Celebrating The Women Shaping Our World
by Joanne Hannaford
Happy International Women in Engineering Day. It has certainly been an eventful year - one that has tested our resilience and required us all to adapt quickly. I wanted to take this opportunity to reflect on everything our community has accomplished over the past 12 months.
One notable achievement is that there are now more than one million women working in core STEM industries in the UK, recently recognised by WISE in their #1ofTheMillion campaign. This is the result of tireless efforts by individuals and organisations across the country to realise a more equitable STEM workforce, and directly ties into the theme of this year's celebration: women who shape the world. The ever-increasing importance of technology is demonstrated in recent deployments to map active cases of Coronavirus, deliver healthcare in rural communities and teach lessons to school children during lockdown.
It is exhilarating to think about the impact that more women entering STEM professions is having; no doubt it will shape our world for the better. However, empowering women to build innovative products will only take us so far; we also need to ensure that women are commercially equipped to enable their products' long-term viability in the market. Goldman Sachs is committed to addressing both.
We are a long-standing supporter of Code First: Girls and their mission to equip women with the skills required to access careers in coding.
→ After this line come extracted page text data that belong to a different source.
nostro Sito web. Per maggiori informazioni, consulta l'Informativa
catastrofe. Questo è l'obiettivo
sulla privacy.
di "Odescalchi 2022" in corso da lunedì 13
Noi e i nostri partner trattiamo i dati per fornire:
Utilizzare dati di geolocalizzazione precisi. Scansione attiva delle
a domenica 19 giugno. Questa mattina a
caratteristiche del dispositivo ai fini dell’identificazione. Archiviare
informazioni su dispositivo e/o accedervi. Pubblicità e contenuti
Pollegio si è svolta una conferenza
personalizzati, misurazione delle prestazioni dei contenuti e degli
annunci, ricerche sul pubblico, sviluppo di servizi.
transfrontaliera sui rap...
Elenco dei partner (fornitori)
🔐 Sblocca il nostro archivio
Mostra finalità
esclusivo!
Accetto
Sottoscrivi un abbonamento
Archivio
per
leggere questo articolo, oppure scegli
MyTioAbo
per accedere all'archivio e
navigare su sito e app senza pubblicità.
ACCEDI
In light of the pandemic, this social enterprise pivoted rapidly to ensure they remain on course to achieve their aim of teaching 20,000 women to code by the end of this year. Not only did they transition to delivering courses remotely in a matter of weeks, but they also held a virtual hackathon, Hack From Home, which saw more than 50 women convene virtually to create prototypes of products that would bring relief to those suffering as a result of the pandemic. With the event being open to women of all technical abilities, this hackathon was particularly powerful; women who might have only recently completed a coding course, or perhaps not participated in a hackathon before, were able to collaborate alongside experienced professionals in a friendly and supportive environment. We were thrilled that Christine Smyth, co-chair of the EMEA Women in Engineering Network, was invited to sit on the judging panel.
For an entrepreneur looking to get their idea off the ground however, the most challenging part is not the conception, but rather the process of developing it into a viable product. We therefore engaged engineers from Goldman Sachs Accelerate, an internal platform that empowers our people to build new businesses with the firm’s capital and resources, to run bespoke workshops with the top five winning teams, providing coaching on how to pitch their products effectively, as well as develop sound business plans. Our engineers were thoroughly impressed by the professionalism of the teams, their astute questions, and the customer focus evident in their strategy. Whilst these were one-off sessions, we are exploring how we can continue to mentor these groups.
This has been an extremely rewarding process for everyone involved. We must all strive to continue attracting women into STEM and encourage each and every one of them to shape our world in their own unique way.
Joanne Hannaford is a Managing Director and Head of Engineering in EMEA for Goldman Sachs. This article originally was published on LinkedIn.